Yang kept putting forward creative ideas for the new system. A dust container on the bottom of the boilers, for instance, has been modified to effectively reduce the flying dust during sludge incineration.

During Shanghai’s COVID-19 resurgence early this year, Yang voluntarily stayed in the factory for more than two months from March 16 to ensure the sewage treatment of the city

After the citywide lockdown was imposed, only a third of workers were allowed to stay, but the workload had barely been reduced.

Yang and his colleagues had to wear hazmat suits, goggles and masks .

“The temperature could exceed 40 degrees Celsius near the incinerator, making all clothes wet in hazmat suit every two hours,” he recalled.

A malfunction occurred in early April during the peak of the city’s pandemic. A water pipe was jammed that affected the operation of the sludge incinerators. Due to the lockdown, maintenance workers could not enter the plant, so Yang had to fix the problem on his own.

Li Xinggang, a colleague of Yang, recalled the department director climbed into the pipes with a detecting instrument and quickly found out the key issues of the problem.

“He was covered by dust and black oil when climbing out from the equipment and told us the problem can be fixed,” Li said.

Yang led his team to work overnight for two days to adjust the valves and restore the stable operation of the incinerators.

Water pollution was once an eyesore of Shanghai during the rapid industrial and urban development. The Suzhou Creek that runs across the city’s downtown was murky and smelly.

The city government launched a clean-up campaign from the 1990s to purify the waterways. One of the key projects was to build separate sewerage pipelines to prevent dirty water from flowing to the water.

The Bailonggang sewerage plant was built to treat the waste water and sludge, before discharging it to the sea.

At the extensive plant in Pudong, pipes, workshops and treatment silos are working quietly with no smell. Few workers are visible apart from some gardeners and cleaners.

Yang said the plant needs more workers with most of the new recruits graduates from local vocational schools.

To develop a professional team rapidly, Yang established an innovation workshop.

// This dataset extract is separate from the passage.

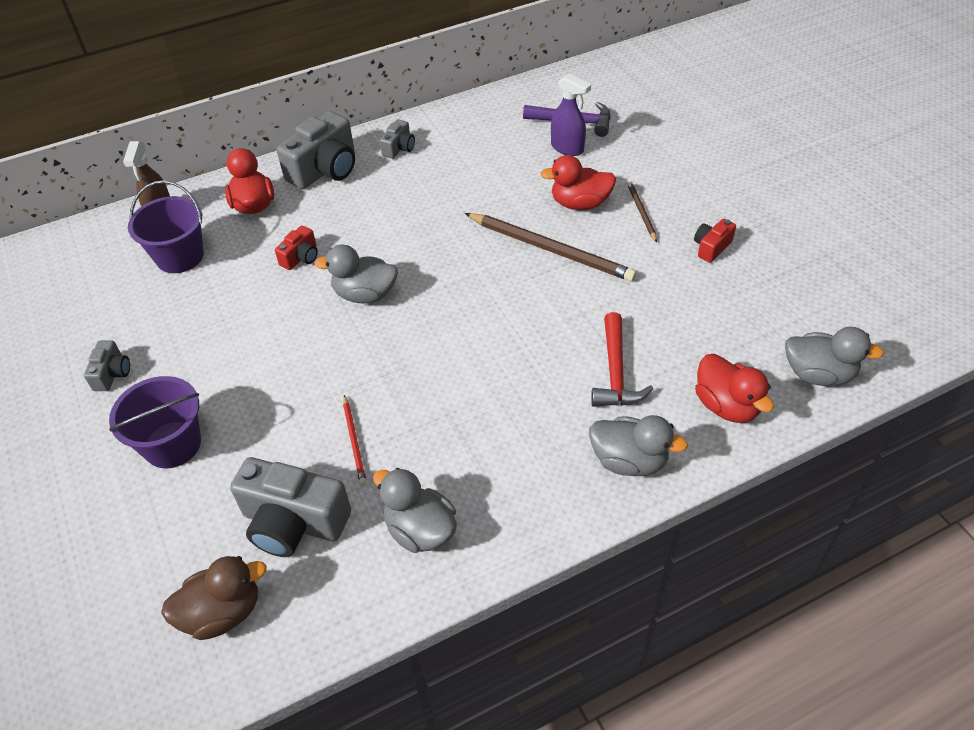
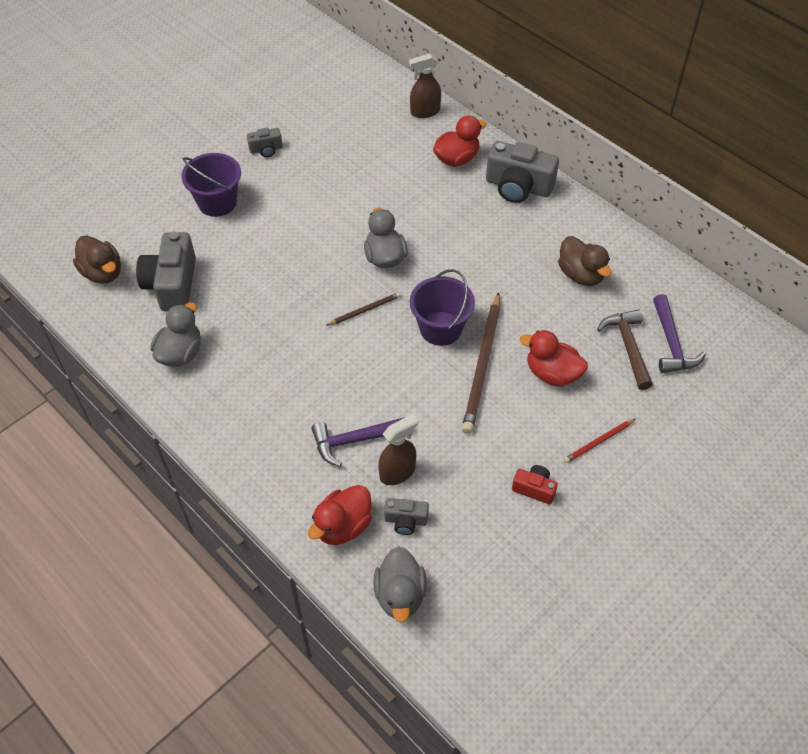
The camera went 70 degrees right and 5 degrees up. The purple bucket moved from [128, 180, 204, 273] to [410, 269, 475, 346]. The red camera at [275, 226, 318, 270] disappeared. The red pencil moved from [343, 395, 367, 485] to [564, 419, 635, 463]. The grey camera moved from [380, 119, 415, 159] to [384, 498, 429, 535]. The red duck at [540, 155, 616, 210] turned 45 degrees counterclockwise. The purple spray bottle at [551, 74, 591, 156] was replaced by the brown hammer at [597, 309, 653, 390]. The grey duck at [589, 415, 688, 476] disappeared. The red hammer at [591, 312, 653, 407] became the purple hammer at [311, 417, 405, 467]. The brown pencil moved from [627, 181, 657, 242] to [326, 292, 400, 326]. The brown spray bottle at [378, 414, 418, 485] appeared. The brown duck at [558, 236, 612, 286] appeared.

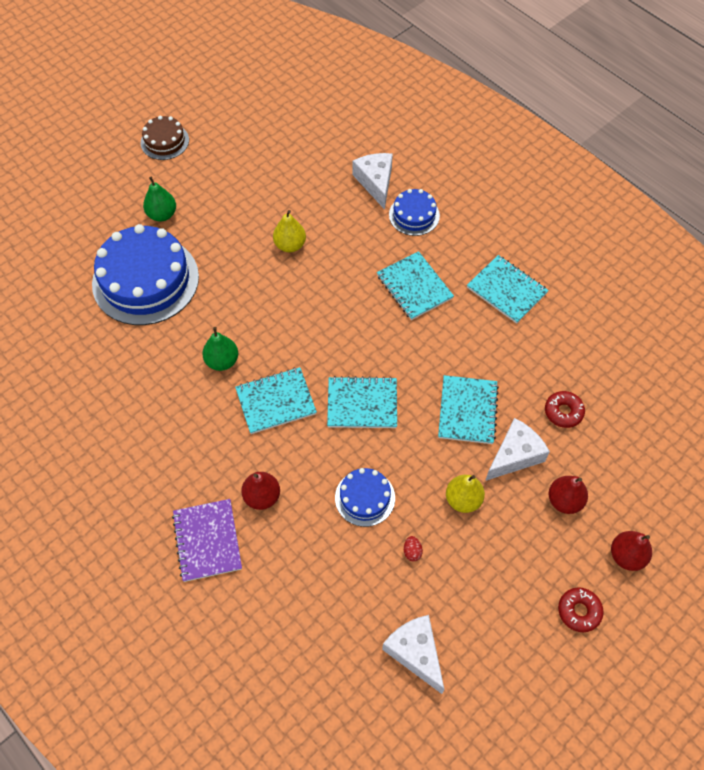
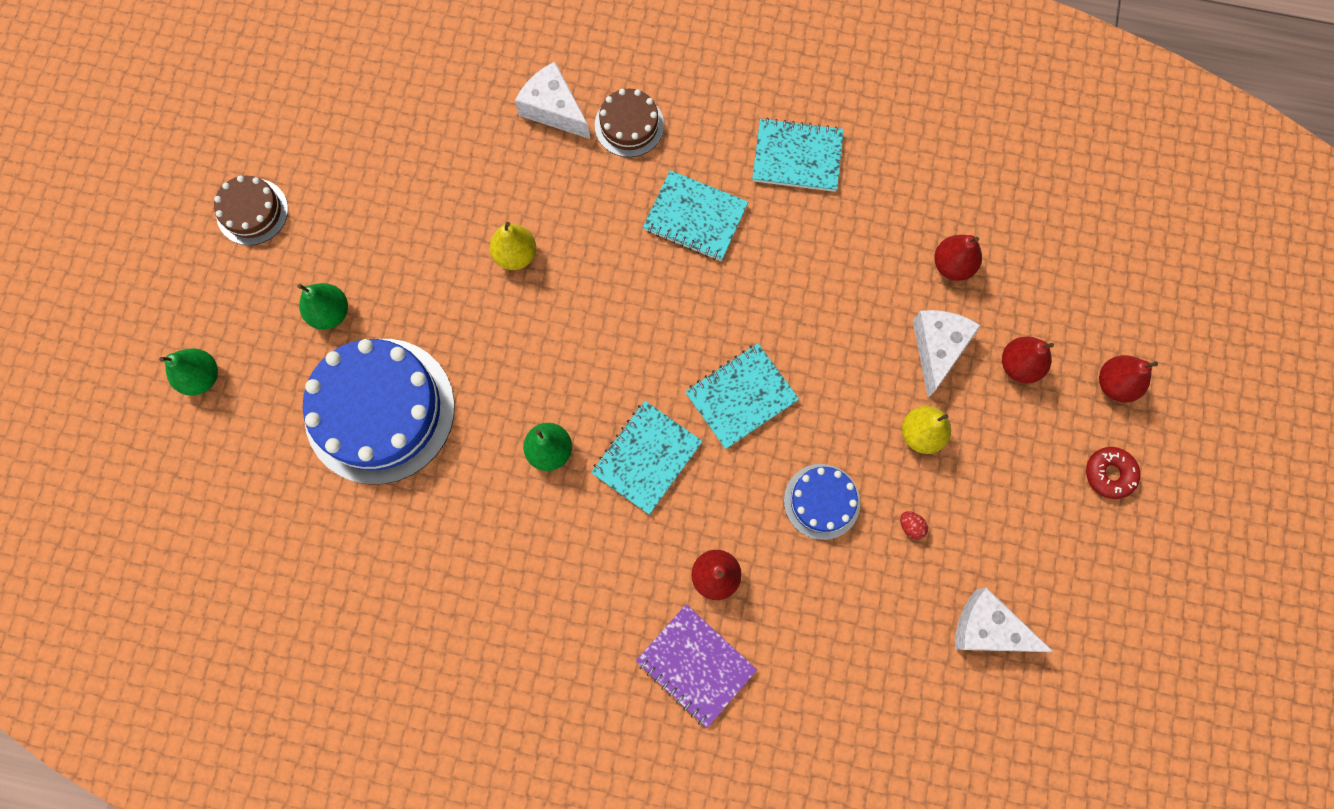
The camera went 35 degrees left and 15 degrees up. The blue cake at [389, 189, 440, 236] became the brown cake at [595, 89, 664, 157]. The turquoise notebook at [438, 375, 499, 444] disappeared. The red donut at [545, 391, 585, 428] was replaced by the red pear at [934, 235, 982, 281]. The green pear at [159, 349, 218, 396] appeared.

He gives lectures to the freshmen, guides them to operate equipment and encourages scientific innovation.

The talent studio named after Yang has trained 13 professional technicians and 36 senior masters who have won a number of city-level awards.

Some professionals were invited to guide the operations at the sewerage plants in other Chinese cities such as Zhengzhou in central Henan Province and Zhangzhou in southeast Fujian.

After the COVID-19 outbreak in 2020, Yang’s workshop often organizes online training sessions for the young workers by video conference with German experts.

Yang began working on sewage treatment with Shanghai Chengtou Water Group after graduating from the Shanghai Drainage Technical School in 2002. The Shanghai native grew up at his grandma’s home near the Suzhou Creek, which was murky and stink when he was young.

“I was attracted by a pumping station along the creek and watched the ups and downs of the dam almost every day,” Yang recalled.

He determined to choose water treatment as his profession at that time to realize the dream to purify the creek, which was an important part of his childhood.

He was assigned to Bailonggang on the Valentine’s Day in 2008, a date that Yang said he would remember forever because the sewage treatment is kind of a “life-long Valentine” to him.

“I always tell young colleagues that urban sewage treatment is a promising career, especially under the nation’s ecological civilization construction campaign,” Yang said.

“We’re contributing to the blue sky, green land, pure water and fresher air of Shanghai every day.”